Modification records:
____________
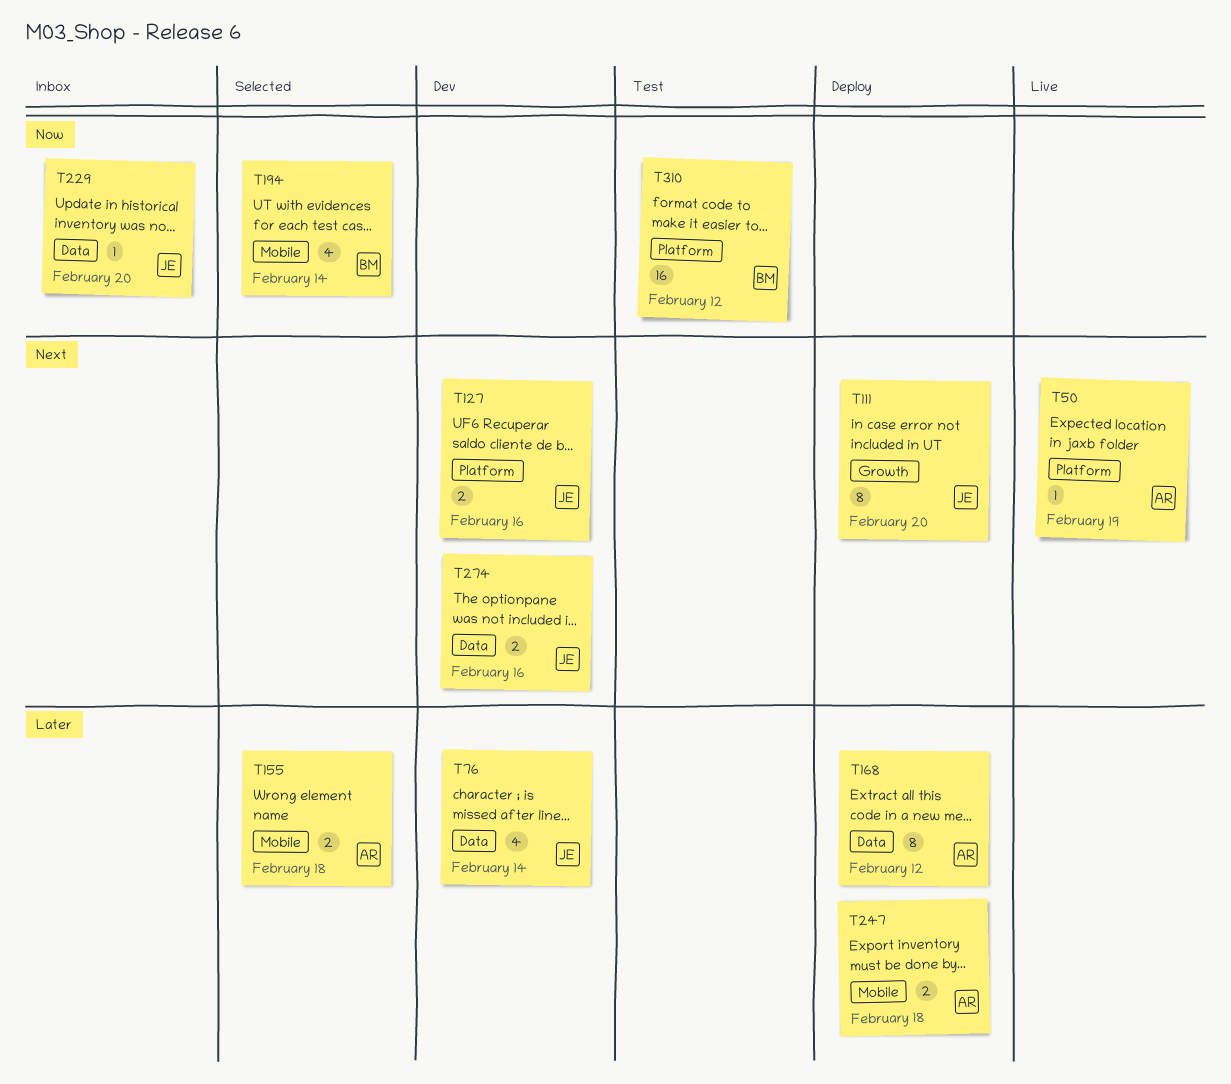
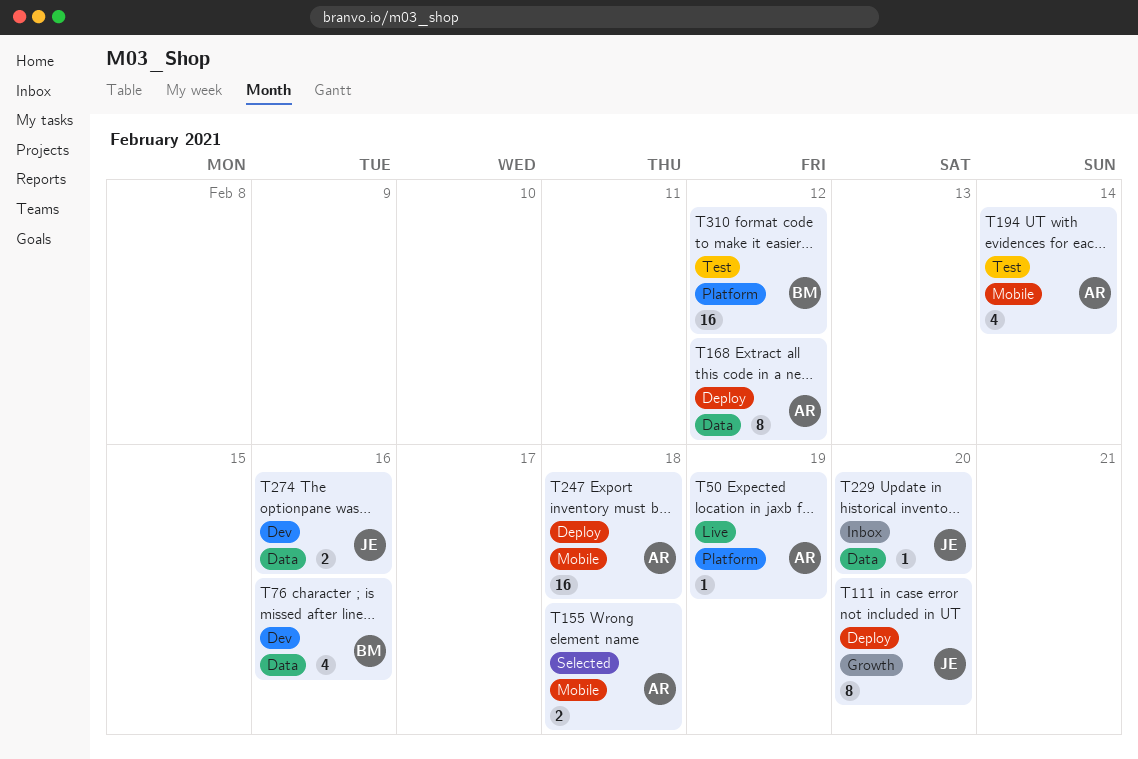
T76, owner: JE -> BM
T76, due: Feb 14 -> Feb 16
T127: present -> none
T194, status: Selected -> Test
T194, owner: BM -> AR
T247, estimate: 2 -> 16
____________
TO-DO ITEM: Transcribe each entry exactly, pictures excluded.

COMPLETED TASK:
T76, owner: JE -> BM
T76, due: Feb 14 -> Feb 16
T127: present -> none
T194, status: Selected -> Test
T194, owner: BM -> AR
T247, estimate: 2 -> 16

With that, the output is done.